Please return only the lines from the one holding "fx=850.5 fy=850.5 cx=639.5" through the one holding "Tell me what is at (51, 474).", exactly as they appear in the records below, both ends included.

### RECORDS PROVIDED ###

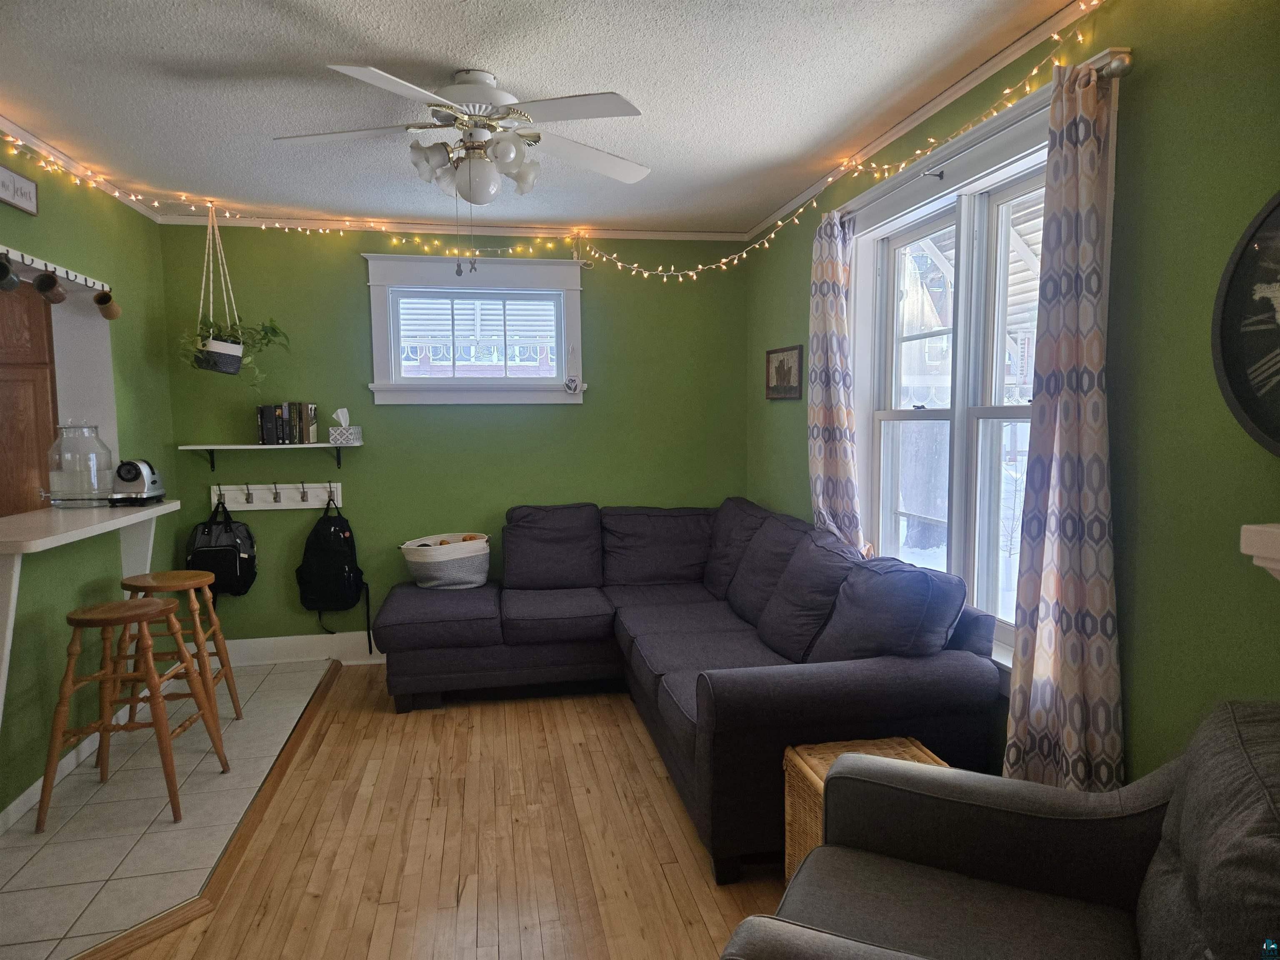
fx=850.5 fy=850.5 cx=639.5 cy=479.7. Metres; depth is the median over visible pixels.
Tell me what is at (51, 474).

###
### RECORDS PROVIDED ###

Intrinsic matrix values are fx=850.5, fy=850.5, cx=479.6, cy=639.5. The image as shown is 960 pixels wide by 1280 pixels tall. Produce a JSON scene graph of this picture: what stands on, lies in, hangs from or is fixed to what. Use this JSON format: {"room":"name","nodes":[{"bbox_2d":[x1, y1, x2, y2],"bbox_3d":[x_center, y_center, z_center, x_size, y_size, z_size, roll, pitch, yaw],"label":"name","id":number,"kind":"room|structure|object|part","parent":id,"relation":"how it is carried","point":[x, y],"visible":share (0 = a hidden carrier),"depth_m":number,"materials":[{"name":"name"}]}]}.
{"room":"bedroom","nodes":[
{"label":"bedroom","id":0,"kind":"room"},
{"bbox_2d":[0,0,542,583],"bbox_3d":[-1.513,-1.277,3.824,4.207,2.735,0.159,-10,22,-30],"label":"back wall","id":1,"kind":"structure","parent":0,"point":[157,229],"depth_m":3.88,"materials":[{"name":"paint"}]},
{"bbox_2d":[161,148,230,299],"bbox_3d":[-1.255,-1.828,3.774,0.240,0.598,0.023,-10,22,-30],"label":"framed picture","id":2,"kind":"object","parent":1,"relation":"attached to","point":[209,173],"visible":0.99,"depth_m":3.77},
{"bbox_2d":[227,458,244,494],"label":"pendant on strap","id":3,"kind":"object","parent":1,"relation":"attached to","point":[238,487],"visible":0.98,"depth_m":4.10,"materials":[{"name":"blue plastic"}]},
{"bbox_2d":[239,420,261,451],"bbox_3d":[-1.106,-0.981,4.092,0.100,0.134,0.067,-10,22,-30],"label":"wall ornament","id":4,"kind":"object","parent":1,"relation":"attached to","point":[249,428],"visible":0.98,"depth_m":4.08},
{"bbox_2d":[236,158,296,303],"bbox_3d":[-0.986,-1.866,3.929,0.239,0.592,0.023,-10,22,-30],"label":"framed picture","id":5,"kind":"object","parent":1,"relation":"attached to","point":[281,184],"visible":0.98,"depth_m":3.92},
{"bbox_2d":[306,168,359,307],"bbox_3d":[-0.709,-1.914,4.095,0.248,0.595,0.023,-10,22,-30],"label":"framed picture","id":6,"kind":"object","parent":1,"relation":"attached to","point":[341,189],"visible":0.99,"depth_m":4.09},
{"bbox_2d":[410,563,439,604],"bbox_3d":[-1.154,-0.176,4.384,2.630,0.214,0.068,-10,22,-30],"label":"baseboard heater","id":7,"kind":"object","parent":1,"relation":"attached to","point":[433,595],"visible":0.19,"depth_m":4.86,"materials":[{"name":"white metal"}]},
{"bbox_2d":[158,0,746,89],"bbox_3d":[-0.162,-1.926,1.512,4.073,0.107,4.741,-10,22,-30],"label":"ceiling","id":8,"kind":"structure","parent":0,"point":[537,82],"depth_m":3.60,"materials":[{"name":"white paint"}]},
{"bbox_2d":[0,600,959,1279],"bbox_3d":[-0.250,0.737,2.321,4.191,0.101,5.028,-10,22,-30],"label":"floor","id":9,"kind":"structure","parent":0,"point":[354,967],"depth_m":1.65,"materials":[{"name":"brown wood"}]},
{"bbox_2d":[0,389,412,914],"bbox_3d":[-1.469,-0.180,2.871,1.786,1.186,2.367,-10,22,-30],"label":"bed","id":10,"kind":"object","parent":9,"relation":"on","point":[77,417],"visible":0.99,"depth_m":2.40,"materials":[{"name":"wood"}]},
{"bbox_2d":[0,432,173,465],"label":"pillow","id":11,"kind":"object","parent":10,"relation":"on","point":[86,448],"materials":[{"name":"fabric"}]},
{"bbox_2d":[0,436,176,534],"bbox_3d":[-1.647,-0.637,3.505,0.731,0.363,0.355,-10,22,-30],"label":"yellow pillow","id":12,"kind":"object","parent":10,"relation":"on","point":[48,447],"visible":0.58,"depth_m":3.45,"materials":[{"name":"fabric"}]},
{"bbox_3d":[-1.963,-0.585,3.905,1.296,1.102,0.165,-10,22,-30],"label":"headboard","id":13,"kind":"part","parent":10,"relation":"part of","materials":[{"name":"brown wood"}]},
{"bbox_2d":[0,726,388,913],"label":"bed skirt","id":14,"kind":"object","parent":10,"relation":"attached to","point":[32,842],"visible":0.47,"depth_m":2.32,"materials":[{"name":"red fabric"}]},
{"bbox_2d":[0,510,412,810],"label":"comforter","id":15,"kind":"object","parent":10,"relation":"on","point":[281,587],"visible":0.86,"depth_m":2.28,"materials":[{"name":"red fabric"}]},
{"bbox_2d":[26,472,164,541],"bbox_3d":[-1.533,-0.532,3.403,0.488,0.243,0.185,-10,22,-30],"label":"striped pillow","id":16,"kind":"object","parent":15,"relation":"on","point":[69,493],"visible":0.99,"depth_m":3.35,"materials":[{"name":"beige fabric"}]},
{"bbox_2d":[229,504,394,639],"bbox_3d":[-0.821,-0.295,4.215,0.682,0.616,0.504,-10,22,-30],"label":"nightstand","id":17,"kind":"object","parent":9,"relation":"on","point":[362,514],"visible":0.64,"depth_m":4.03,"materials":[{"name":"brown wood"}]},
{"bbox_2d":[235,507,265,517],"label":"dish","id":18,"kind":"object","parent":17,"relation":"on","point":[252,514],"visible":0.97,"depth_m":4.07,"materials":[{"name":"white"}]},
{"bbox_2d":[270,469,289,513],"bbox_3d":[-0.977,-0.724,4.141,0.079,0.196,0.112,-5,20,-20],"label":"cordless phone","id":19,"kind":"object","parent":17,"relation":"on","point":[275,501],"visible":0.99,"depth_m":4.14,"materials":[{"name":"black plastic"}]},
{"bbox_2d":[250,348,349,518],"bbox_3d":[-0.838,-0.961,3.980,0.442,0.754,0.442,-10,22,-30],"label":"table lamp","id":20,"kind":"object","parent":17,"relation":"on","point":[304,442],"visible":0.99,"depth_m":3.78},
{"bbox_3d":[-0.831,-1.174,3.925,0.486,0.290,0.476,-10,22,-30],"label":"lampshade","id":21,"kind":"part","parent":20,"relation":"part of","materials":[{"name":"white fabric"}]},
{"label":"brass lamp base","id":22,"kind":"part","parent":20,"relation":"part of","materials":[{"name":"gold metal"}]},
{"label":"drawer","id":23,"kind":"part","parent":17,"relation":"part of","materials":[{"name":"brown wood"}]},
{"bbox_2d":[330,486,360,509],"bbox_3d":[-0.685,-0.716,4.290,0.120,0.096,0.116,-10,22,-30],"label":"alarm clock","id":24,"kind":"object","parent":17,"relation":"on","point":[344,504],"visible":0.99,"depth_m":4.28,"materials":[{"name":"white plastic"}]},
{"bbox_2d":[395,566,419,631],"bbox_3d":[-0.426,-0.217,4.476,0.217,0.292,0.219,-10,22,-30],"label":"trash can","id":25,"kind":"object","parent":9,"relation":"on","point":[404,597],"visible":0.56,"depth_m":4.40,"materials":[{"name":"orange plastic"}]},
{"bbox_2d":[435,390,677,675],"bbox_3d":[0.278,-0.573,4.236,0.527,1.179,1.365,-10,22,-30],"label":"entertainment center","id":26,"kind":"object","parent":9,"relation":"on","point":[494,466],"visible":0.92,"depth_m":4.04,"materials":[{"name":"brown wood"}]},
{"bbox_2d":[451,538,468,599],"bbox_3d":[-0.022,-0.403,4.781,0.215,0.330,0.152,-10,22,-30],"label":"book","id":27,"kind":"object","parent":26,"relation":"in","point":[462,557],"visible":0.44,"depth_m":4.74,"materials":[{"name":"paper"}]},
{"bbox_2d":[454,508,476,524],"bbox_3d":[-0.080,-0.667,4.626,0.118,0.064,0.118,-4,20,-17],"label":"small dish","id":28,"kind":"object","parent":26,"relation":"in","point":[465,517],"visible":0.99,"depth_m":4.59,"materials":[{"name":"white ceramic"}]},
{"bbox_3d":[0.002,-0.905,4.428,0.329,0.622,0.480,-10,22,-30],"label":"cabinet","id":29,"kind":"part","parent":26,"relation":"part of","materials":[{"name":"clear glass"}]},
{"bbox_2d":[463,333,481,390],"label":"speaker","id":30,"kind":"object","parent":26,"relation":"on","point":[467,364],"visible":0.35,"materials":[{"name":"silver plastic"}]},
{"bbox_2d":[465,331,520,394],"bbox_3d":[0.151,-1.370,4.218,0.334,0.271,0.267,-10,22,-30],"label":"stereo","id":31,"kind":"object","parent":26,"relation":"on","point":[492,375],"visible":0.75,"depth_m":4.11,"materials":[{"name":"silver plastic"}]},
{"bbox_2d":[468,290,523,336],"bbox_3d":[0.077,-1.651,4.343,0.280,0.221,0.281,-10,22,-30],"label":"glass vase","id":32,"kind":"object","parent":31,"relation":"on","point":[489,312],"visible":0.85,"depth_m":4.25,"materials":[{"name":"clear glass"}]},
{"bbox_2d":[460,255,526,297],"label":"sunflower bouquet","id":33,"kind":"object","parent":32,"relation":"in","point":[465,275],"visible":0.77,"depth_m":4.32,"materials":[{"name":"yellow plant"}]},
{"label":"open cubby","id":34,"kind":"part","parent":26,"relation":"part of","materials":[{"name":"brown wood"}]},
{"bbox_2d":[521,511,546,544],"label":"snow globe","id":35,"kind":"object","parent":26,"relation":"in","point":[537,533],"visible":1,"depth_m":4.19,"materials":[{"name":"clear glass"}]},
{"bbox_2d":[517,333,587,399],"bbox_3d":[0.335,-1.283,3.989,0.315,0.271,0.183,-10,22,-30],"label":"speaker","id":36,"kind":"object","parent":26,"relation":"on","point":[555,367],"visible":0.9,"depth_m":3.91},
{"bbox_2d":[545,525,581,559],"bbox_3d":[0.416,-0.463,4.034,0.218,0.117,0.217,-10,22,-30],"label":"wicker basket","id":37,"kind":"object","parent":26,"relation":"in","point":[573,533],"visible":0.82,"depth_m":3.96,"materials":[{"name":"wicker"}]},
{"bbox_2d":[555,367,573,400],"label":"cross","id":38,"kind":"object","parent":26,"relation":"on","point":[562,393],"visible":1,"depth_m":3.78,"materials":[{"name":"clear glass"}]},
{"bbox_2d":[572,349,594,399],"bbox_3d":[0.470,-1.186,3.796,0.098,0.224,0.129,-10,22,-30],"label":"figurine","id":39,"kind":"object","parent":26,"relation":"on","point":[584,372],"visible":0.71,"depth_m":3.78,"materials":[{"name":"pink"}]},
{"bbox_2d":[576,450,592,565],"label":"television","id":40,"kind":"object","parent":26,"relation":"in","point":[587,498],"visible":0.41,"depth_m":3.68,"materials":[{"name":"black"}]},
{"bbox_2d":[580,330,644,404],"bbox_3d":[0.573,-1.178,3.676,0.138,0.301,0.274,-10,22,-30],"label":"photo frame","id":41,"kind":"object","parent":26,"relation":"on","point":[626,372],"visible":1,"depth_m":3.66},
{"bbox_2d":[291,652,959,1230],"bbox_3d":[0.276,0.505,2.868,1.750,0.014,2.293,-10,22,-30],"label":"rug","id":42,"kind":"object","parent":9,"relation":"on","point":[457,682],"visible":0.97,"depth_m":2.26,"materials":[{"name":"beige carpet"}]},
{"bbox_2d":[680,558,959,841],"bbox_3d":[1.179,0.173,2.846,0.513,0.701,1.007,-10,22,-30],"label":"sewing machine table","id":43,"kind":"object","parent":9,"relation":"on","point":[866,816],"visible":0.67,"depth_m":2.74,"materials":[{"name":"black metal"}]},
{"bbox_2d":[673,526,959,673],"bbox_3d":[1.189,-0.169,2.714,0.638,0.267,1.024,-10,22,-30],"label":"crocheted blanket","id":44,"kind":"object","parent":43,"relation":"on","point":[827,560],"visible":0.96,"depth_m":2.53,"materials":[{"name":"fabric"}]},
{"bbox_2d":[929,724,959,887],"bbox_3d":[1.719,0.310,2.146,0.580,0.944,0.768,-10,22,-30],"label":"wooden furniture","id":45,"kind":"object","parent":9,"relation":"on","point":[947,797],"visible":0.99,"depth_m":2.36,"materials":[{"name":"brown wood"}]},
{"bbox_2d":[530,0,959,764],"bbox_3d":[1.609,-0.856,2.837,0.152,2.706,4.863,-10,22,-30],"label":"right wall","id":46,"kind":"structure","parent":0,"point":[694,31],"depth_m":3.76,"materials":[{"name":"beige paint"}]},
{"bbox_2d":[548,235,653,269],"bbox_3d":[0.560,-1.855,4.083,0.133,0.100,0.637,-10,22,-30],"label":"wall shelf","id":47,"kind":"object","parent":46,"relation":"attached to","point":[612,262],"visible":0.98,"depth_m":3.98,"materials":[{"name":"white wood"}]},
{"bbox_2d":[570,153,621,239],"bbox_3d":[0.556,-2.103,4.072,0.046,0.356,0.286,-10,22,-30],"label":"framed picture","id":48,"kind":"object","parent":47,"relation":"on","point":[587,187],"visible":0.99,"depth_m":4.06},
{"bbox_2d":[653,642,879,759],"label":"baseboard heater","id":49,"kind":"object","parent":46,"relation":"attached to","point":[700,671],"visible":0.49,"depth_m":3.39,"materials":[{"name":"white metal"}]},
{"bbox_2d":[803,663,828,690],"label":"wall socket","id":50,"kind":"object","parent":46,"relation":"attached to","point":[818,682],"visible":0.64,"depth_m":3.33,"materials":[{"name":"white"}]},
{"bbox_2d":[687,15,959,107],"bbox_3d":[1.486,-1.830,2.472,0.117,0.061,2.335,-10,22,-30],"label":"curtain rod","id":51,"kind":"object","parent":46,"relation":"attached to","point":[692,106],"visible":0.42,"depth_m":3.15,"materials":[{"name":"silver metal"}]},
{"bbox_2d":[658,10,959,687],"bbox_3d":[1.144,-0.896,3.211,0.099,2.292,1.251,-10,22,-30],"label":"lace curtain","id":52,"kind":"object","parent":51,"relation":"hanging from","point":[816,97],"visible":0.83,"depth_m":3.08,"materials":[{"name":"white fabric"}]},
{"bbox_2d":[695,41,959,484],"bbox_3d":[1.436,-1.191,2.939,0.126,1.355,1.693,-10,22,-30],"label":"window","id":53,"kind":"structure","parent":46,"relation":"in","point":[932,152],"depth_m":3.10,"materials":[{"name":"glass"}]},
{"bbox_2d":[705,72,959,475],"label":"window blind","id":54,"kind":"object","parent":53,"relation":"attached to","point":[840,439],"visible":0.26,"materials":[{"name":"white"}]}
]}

###
### RECORDS PROVIDED ###

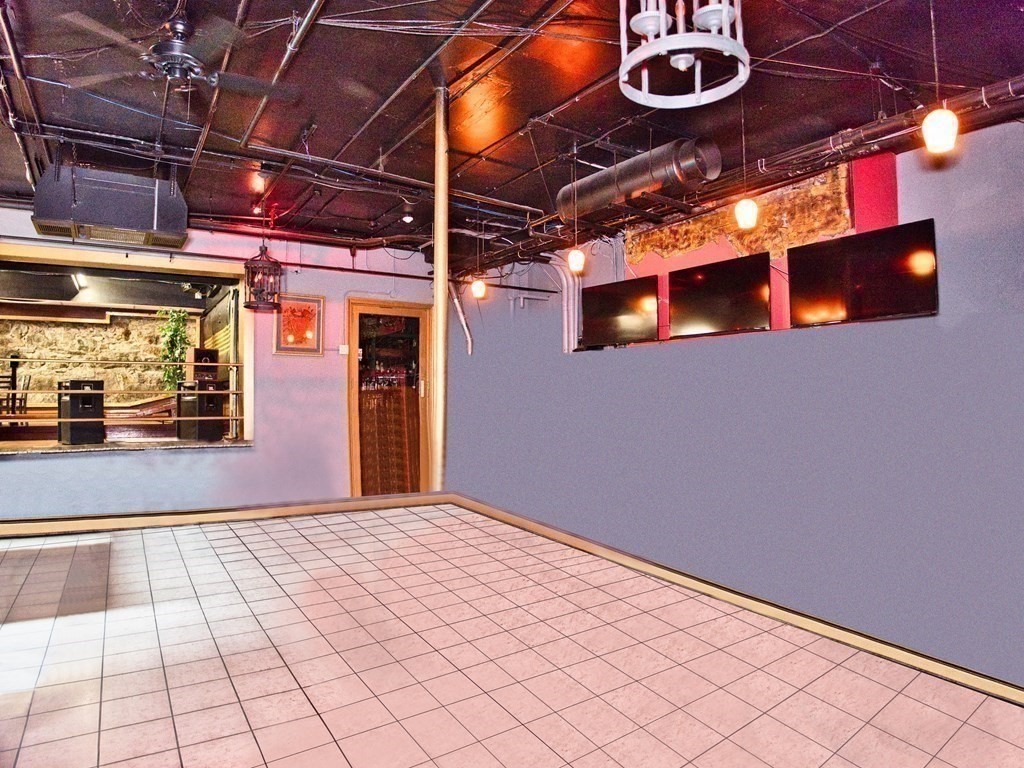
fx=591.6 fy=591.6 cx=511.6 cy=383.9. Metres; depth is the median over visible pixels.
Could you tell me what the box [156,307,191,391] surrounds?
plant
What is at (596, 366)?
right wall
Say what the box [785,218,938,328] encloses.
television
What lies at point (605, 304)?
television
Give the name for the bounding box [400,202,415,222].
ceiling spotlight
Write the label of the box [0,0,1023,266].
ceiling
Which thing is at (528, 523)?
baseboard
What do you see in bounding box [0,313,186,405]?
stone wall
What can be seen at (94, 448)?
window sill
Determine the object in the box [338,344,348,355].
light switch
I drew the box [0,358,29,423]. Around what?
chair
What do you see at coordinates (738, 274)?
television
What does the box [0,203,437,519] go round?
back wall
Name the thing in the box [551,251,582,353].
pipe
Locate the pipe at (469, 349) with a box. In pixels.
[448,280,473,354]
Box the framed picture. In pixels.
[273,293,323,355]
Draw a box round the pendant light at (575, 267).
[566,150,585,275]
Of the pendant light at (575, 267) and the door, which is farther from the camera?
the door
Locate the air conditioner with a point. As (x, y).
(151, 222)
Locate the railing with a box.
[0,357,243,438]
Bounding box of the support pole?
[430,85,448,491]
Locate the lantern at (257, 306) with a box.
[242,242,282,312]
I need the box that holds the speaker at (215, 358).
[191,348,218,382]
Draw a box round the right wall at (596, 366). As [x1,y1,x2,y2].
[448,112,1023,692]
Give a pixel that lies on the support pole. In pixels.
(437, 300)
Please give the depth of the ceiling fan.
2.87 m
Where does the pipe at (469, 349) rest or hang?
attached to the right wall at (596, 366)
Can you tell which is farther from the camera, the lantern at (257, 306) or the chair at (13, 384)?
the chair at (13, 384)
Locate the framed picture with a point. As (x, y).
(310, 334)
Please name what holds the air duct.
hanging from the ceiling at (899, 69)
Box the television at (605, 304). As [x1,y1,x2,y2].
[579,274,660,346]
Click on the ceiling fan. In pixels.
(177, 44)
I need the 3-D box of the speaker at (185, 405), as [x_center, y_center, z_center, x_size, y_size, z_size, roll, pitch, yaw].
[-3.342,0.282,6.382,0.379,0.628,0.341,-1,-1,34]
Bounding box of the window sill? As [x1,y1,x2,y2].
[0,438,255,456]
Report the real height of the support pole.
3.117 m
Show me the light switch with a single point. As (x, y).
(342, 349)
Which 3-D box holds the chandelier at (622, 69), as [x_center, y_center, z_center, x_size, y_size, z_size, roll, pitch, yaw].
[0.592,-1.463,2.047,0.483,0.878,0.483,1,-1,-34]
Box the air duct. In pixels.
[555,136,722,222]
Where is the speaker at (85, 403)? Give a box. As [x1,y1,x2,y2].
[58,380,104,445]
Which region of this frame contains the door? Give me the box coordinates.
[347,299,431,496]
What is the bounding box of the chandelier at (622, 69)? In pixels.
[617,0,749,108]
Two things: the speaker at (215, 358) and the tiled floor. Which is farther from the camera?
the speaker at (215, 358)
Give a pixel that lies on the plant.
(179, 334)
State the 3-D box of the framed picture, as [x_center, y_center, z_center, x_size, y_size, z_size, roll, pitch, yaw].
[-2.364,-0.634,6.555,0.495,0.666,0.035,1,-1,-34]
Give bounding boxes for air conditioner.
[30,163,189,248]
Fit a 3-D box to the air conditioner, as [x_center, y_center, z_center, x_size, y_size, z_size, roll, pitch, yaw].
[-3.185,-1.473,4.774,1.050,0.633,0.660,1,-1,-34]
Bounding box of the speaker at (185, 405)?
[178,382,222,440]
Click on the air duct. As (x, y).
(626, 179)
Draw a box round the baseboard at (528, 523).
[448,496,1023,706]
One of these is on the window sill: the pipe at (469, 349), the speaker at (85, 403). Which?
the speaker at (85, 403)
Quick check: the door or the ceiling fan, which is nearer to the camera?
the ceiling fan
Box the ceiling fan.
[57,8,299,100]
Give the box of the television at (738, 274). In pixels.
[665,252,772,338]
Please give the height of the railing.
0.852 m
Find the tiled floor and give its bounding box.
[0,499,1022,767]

###

■ **TASK SOLUTION**
fx=850.5 fy=850.5 cx=639.5 cy=479.7. Metres; depth is the median over visible pixels.
Tell me what is at (51, 474).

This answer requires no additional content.